Keltische thema’s komen ook voorbij in een van de leukste SF-series die ik de laatste jaren heb gelezen en wel de ‘January Dancer’-serie van Michael Flynn. Ik vond zijn boek ‘Eifelheim’ ook verrassend. Hierin stort een buitenaards ruimteschip neer in de middeleeuwen en moet een monnik zoeken naar manieren om met andere levensvormen om te gaan. ‘The January Dancer’ is een echte space opera, vol andere werelden, gedeeltes van de ruimte waarin mensen sneller dan het licht kunnen reizen, een koude oorlog met een beschaving aan de andere kant van de spiraalarm en een op de vlucht geslagen bevolking van de oude aarde, die op andere werelden in ghetto’s leeft. Een bard is op zoek naar inspiratie voor een episch lied, en probeert daarom aan de met littekens getooide man Donovan het verhaal te ontlokken van het mysterieuze object dat kapitein January op een afgelegen planeet had gevonden. Ze weet echter niet dat ze zelf in dat mysterie betrokken zal raken en uiteindelijk zal doordringen tot het hart van de vijandige beschaving, waar de schaduwen heersen. Fantastische details in de beschrijving van de toekomst (de vluchtelingen van de Aarde verlangen terug naar koriander, wat de exodus niet heeft overleefd), een originele episodische opbouw, en sympathieke karakters (Donovan draagt alternatieve persoonlijkheden met zich mee, een straf die hem is opgelegd door de schaduwen). Ik heb ervan gesmuld. Alleen het derde deel van de vier vond ik een beetje tegenvallen. Maar deel vier maakte veel goed. Ik ga de serie zeker binnenkort herlezen.

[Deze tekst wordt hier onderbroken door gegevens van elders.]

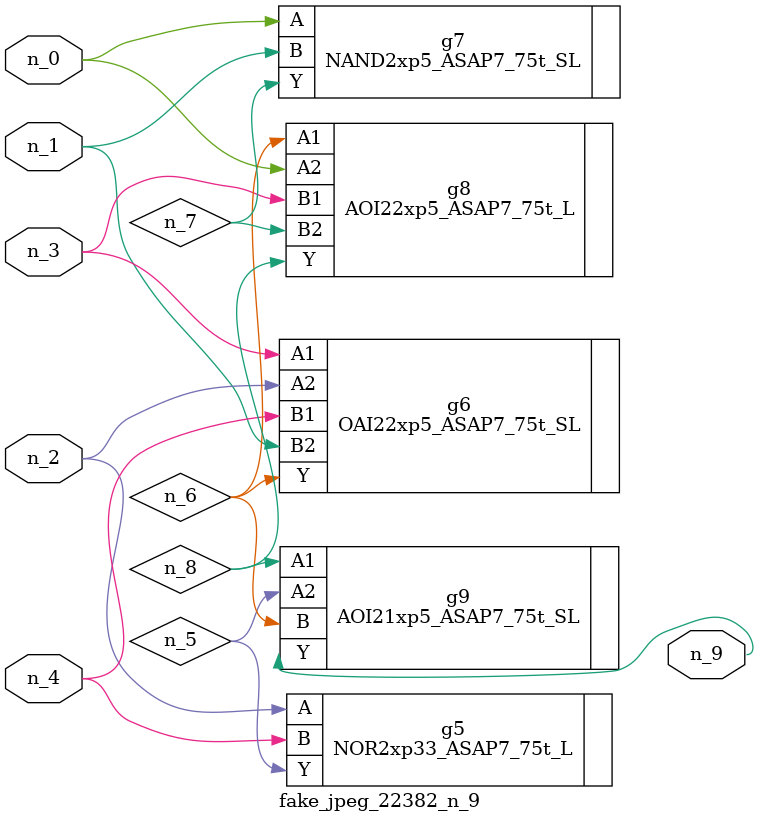
<source format=v>
module fake_jpeg_22382_n_9 (n_3, n_2, n_1, n_0, n_4, n_9);

input n_3;
input n_2;
input n_1;
input n_0;
input n_4;

output n_9;

wire n_8;
wire n_6;
wire n_5;
wire n_7;

NOR2xp33_ASAP7_75t_L g5 ( 
.A(n_2),
.B(n_4),
.Y(n_5)
);

OAI22xp5_ASAP7_75t_SL g6 ( 
.A1(n_3),
.A2(n_2),
.B1(n_4),
.B2(n_1),
.Y(n_6)
);

NAND2xp5_ASAP7_75t_SL g7 ( 
.A(n_0),
.B(n_1),
.Y(n_7)
);

AOI22xp5_ASAP7_75t_L g8 ( 
.A1(n_6),
.A2(n_0),
.B1(n_3),
.B2(n_7),
.Y(n_8)
);

AOI21xp5_ASAP7_75t_SL g9 ( 
.A1(n_8),
.A2(n_5),
.B(n_6),
.Y(n_9)
);


endmodule
</source>
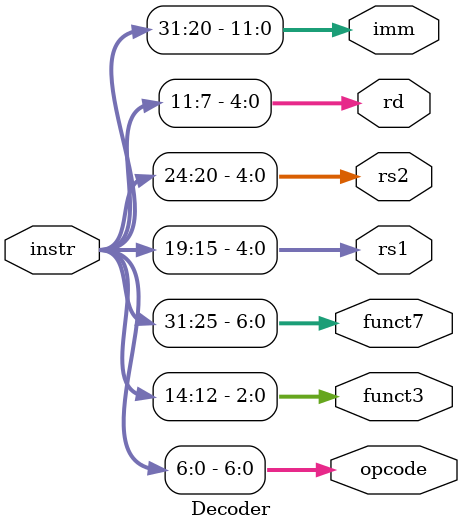
<source format=v>
module Decoder(
    input [31:0] instr,
    output [6:0] opcode,
    output [2:0] funct3,
    output [6:0] funct7,
    output [4:0] rs1,
    output [4:0] rs2,
    output [4:0] rd,
    output [11:0] imm
/*    output [3:0] shamt,
    output [6:0] csr,
    output branch,
    output jal,
    output jalr,
    output load,
    output store,
    output alu,
    output [1:0] mem_size,
    output [1:0] mem_signed*/
);

assign opcode = instr[6:0];
assign funct3 = instr[14:12];
assign funct7 = instr[31:25];
assign rs1 = instr[19:15];
assign rs2 = instr[24:20];
assign rd = instr[11:7];

assign imm = { {20{instr[31]}}, instr[31:20] };
//assign shamt = instr[24:20];
//assign csr = instr[31:20];

//assign branch = (opcode == 7'h63);
//assign jal = (opcode == 7'h6f);
//assign jalr = (opcode == 7'h67);
//assign load = ((opcode == 7'h03) || (opcode == 7'h00));
//assign store = (opcode == 7'h23);

//assign alu = ((opcode != 7'h03) && (opcode != 7'h23) && (opcode != 7'h67) && (opcode != 7'h6f));

//assign mem_size = 2'b00;
//assign mem_signed = 2'b00;

endmodule
</source>
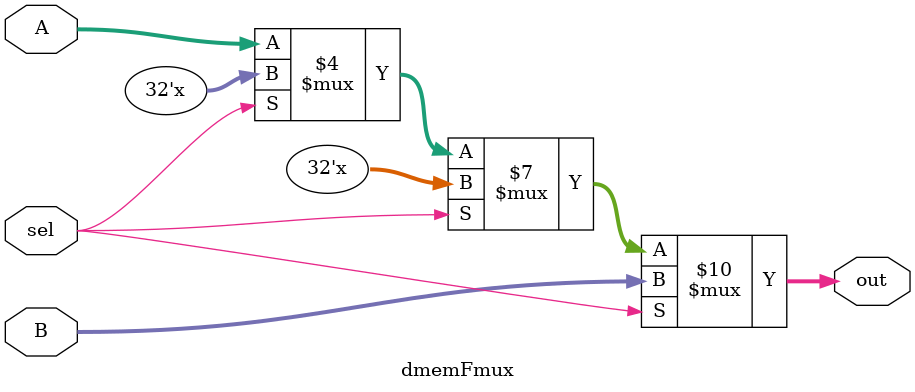
<source format=v>
module dmemFmux (
    input sel,
    input [31:0] A,
    input [31:0] B,
    output [31:0] out
);

always @(*)begin
    if (sel) out = B;
    else if (!sel) out = A;

end
    
endmodule
</source>
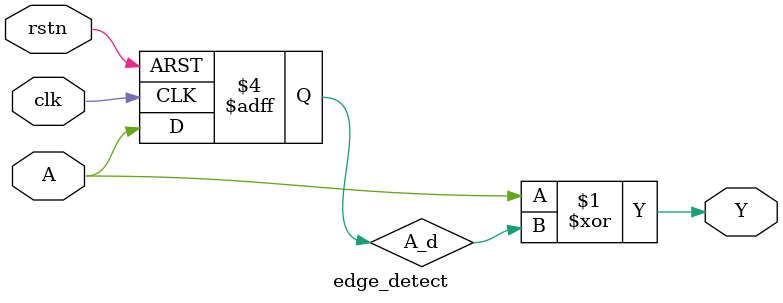
<source format=v>


module posedge_detect
(
	input							clk,
	input							rstn,

	input							A,
	output							Y
);

reg									A_d;

assign Y = A & ~A_d;

always @(posedge clk or negedge rstn)
begin
	if(!rstn)
		A_d <= 1'd0;
	else
		A_d <= A;
end

endmodule

//===============================================
// Negative edge detect module
//===============================================

module negedge_detect
(
	input							clk,
	input							rstn,

	input							A,
	output							Y
);

reg									A_d;

assign Y = ~A & A_d;

always @(posedge clk or negedge rstn)
begin
	if(!rstn)
		A_d <= 1'd0;
	else
		A_d <= A;
end

endmodule

module edge_detect
(
	input							clk,
	input							rstn,

	input							A,
	output						Y
);

reg									A_d;

assign Y = A ^ A_d;

//===============================================
// Both edge detect module
//===============================================

always @(posedge clk or negedge rstn)
begin
	if(!rstn)
		A_d <= 1'd0;
	else
		A_d <= A;
end

endmodule




</source>
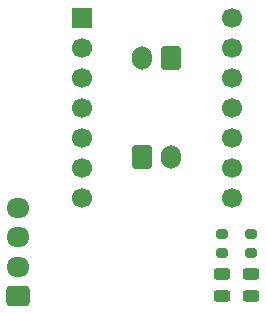
<source format=gbr>
%TF.GenerationSoftware,KiCad,Pcbnew,8.0.1*%
%TF.CreationDate,2024-07-18T22:05:32+09:00*%
%TF.ProjectId,Dribbler-20240708,44726962-626c-4657-922d-323032343037,rev?*%
%TF.SameCoordinates,Original*%
%TF.FileFunction,Soldermask,Top*%
%TF.FilePolarity,Negative*%
%FSLAX46Y46*%
G04 Gerber Fmt 4.6, Leading zero omitted, Abs format (unit mm)*
G04 Created by KiCad (PCBNEW 8.0.1) date 2024-07-18 22:05:32*
%MOMM*%
%LPD*%
G01*
G04 APERTURE LIST*
G04 Aperture macros list*
%AMRoundRect*
0 Rectangle with rounded corners*
0 $1 Rounding radius*
0 $2 $3 $4 $5 $6 $7 $8 $9 X,Y pos of 4 corners*
0 Add a 4 corners polygon primitive as box body*
4,1,4,$2,$3,$4,$5,$6,$7,$8,$9,$2,$3,0*
0 Add four circle primitives for the rounded corners*
1,1,$1+$1,$2,$3*
1,1,$1+$1,$4,$5*
1,1,$1+$1,$6,$7*
1,1,$1+$1,$8,$9*
0 Add four rect primitives between the rounded corners*
20,1,$1+$1,$2,$3,$4,$5,0*
20,1,$1+$1,$4,$5,$6,$7,0*
20,1,$1+$1,$6,$7,$8,$9,0*
20,1,$1+$1,$8,$9,$2,$3,0*%
G04 Aperture macros list end*
%ADD10RoundRect,0.250000X-0.600000X-0.750000X0.600000X-0.750000X0.600000X0.750000X-0.600000X0.750000X0*%
%ADD11O,1.700000X2.000000*%
%ADD12R,1.700000X1.700000*%
%ADD13C,1.700000*%
%ADD14RoundRect,0.200000X0.275000X-0.200000X0.275000X0.200000X-0.275000X0.200000X-0.275000X-0.200000X0*%
%ADD15RoundRect,0.250000X0.725000X-0.600000X0.725000X0.600000X-0.725000X0.600000X-0.725000X-0.600000X0*%
%ADD16O,1.950000X1.700000*%
%ADD17RoundRect,0.243750X0.456250X-0.243750X0.456250X0.243750X-0.456250X0.243750X-0.456250X-0.243750X0*%
%ADD18RoundRect,0.250000X0.600000X0.750000X-0.600000X0.750000X-0.600000X-0.750000X0.600000X-0.750000X0*%
G04 APERTURE END LIST*
D10*
%TO.C,VIN*%
X113750000Y-103150000D03*
D11*
X116250000Y-103150000D03*
%TD*%
D12*
%TO.C,U1*%
X108650000Y-91380000D03*
D13*
X108650000Y-93920000D03*
X108650000Y-96460000D03*
X108650000Y-99000000D03*
X108650000Y-101540000D03*
X108650000Y-104080000D03*
X108650000Y-106620000D03*
X121350000Y-106620000D03*
X121350000Y-104080000D03*
X121350000Y-101540000D03*
X121350000Y-99000000D03*
X121350000Y-96460000D03*
X121350000Y-93920000D03*
X121350000Y-91380000D03*
%TD*%
D14*
%TO.C,R2*%
X123000000Y-111325000D03*
X123000000Y-109675000D03*
%TD*%
D15*
%TO.C,SIG/LOGIC*%
X103250000Y-115000000D03*
D16*
X103250000Y-112500000D03*
X103250000Y-110000000D03*
X103250000Y-107500000D03*
%TD*%
D17*
%TO.C,LGC*%
X120500000Y-114937500D03*
X120500000Y-113062500D03*
%TD*%
D18*
%TO.C,J3*%
X116250000Y-94850000D03*
D11*
X113750000Y-94850000D03*
%TD*%
D14*
%TO.C,R1*%
X120500000Y-111325000D03*
X120500000Y-109675000D03*
%TD*%
D17*
%TO.C,PWR*%
X123000000Y-114937500D03*
X123000000Y-113062500D03*
%TD*%
M02*

</source>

Uit deze blog wordt waarschijnlijk al snel duidelijk dat ik een groot SF-liefhebber ben. Een van de eerste SF-schrijvers die ik ontdekte, en een van wie ik nog steeds groot fan ben, is Isaac Asimov. ‘Een robot droomt’ is een verzameling van zijn beste verhalen. Mooi detail: ze zijn geïllustreerd door Ralph McQuarry, op wiens ontwerpen de wereld van Star Wars is gebaseerd. In zijn robottekeningen zijn dan ook wel reflecties van C3-PO terug te zien. Asimov schrijft in een heldere stijl, niet onnodig opgesierd, geen afleidende taalspelletjes. Het gaat hem om het verhaal zelf, het plot en de ontknoping. Hij was bovendien natuurwetenschapper (chemicus) en geïnteresseerd in grote vraagstukken over het ontstaan en het einde van het heelal. Dat maakt zijn verhalen tot het beste wat het genre te bieden heeft. Bijna allemaal zijn ze verrassend, met een slot dat je naar adem doet happen, van zijn robotverhalen (met de bekende drie wetten van de robotica), tot zijn verhalen ‘De laatste vraag’ en ‘Het laatste antwoord’ die het leven na de dood en het voortbestaan van het heelal onder de loep leggen. Vaak zit er ook een opvallend menselijk element in. Niet dat in zijn verhalen de karaktertekening centraal staat. Het zijn duidelijk ideeënverhalen, die je achterlaten met een gevoel van verwondering. Dat is wat SF-verhalen mijns inziens moeten doen! Toen een vriend van me zei dat mijn korte verhalen in ‘Conquistador’ (verschijnt mei dit jaar) zo goed waren als die van Asimov, vond ik dat hij overdreef, maar het was wel het beste compliment dat ik me kon wensen!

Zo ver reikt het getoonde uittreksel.